12. Time Series Analysis
Definition: Analyzing data collected over time to identify trends, seasonality, or patterns.
Example:
• Plotting daily sales for 1 year
• Detecting monthly seasonality in electricity usage
Visualization
Bar Chart
Definition: Displays data using rectangular bars.
Used for: Comparing quantities across categories.
Example: Sales by region
X-axis = Region, Y-axis = Sales
Line Graph
Definition: Connects data points with lines.
Used for: Showing trends over time.
Example: Website traffic over 12 months.
Histogram
Definition: A bar chart that shows the distribution of numerical data.
Used for: Understanding frequency of values within intervals.
Example: Distribution of student scores.
Box Plot (Box and Whisker Plot)
Definition: Shows data distribution, median, quartiles, and outliers.
Used for: Comparing distributions.
Example: Box plots of salary across departments.
Scatter Plot
Definition: Dots plotted on X and Y axes to show relationships.
Used for: Detecting correlation or patterns.
Example: Age vs Spending score of customers.
Pie Chart
Definition: Circular chart divided into slices.
Used for: Showing percentage composition.
Example: Market share by product.
Use sparingly — harder to compare than bar charts.
Heatmap
Definition: Uses color to represent values in a matrix.
Used for: Correlation matrices, frequency maps.
Example: Correlation heatmap of features in a dataset.
Treemap
Definition: Nested rectangles sized by value.
Used for: Showing part-to-whole relationships.
Example: Sales contribution by product subcategories.
Area Chart
Definition: Like a line chart, but the area under the line is filled.
Used for: Showing cumulative data trends over time.
Example: Website visits over time by traffic source.
Dashboard
Definition: A visual display of key metrics and trends, updated in real-time or regularly.

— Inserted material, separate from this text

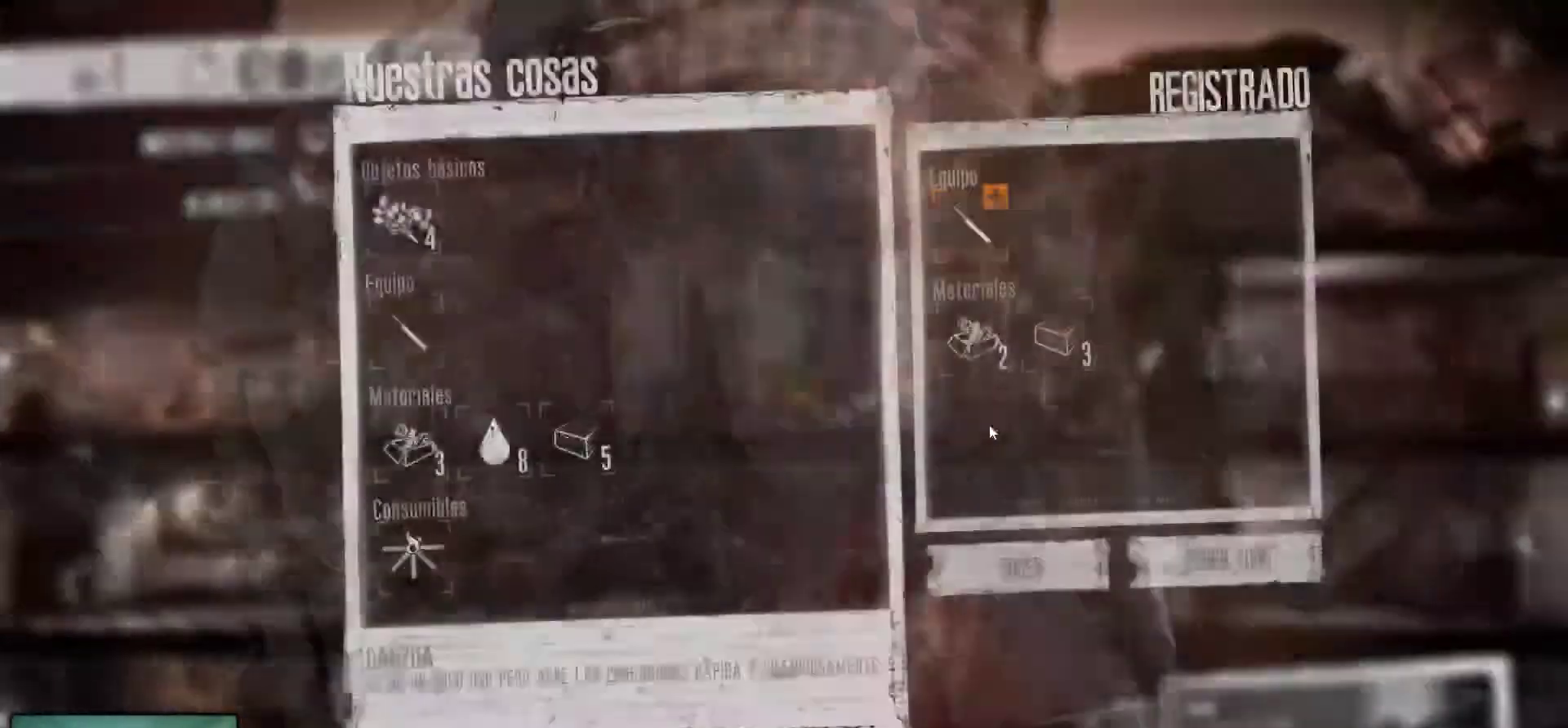
{"keys": [], "mouse": [], "mouse_move": "right", "events": []}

Used for: Monitoring business performance in one view.
Example: Sales dashboard showing revenue, customer count, and profit by region.
Slicers/Filters
Definition: Tools in dashboards to narrow down data dynamically.
Example: A slicer in Power BI to view sales by month or region.
Storytelling with Data
Definition: Using visualizations to guide users through insights, patterns, and conclusions.
Example: Showing how customer churn dropped after a new loyalty program using graphs and
annotations.
5. Business Intelligence (BI) Tools
Power BI
Definition: Microsoft’s BI tool for building dashboards, reports, and visual analytics.
Features: DAX, slicers, real-time dashboards, strong Excel integration.
Tableau
Definition: A visual analytics platform for interactive dashboards.
Known for: Drag-and-drop ease, powerful visuals, Story feature.
Looker
Definition: Google Cloud’s BI tool with strong data modeling (LookML).
Used for: Embedded analytics, governed data exploration.
Excel (Advanced features)
Features to know:
• PivotTable – Summarize data dynamically
• VLOOKUP/XLOOKUP – Find data from another table
• Power Query – Load & transform data
• Charts/Slicers – Create basic dashboards
KPI (Key Performance Indicator)
Definition: A measurable value that indicates how effectively a goal is being achieved.
Example:
• Conversion rate
• Customer retention
• Monthly recurring revenue
Metric
Definition: A single quantifiable measure (can support a KPI).
Example: Total website visitors, revenue, number of transactions.
Dashboard vs. Report
Feature Dashboard Report
Purpose Monitor real-time performance Detailed, often static, analysis
Format Visual + interactive Tabular, charts, text-heavy
Interactivity High (filters, slicers, drilldowns) Low to Medium
Update Real-time or scheduled Periodic or static
SQL Terms
Tables
Structured data arranged in rows and columns.
Example:
A Customers table with columns: ID, Name, Email.
Columns / Rows
• Columns: Data fields (attributes) like Name, Age.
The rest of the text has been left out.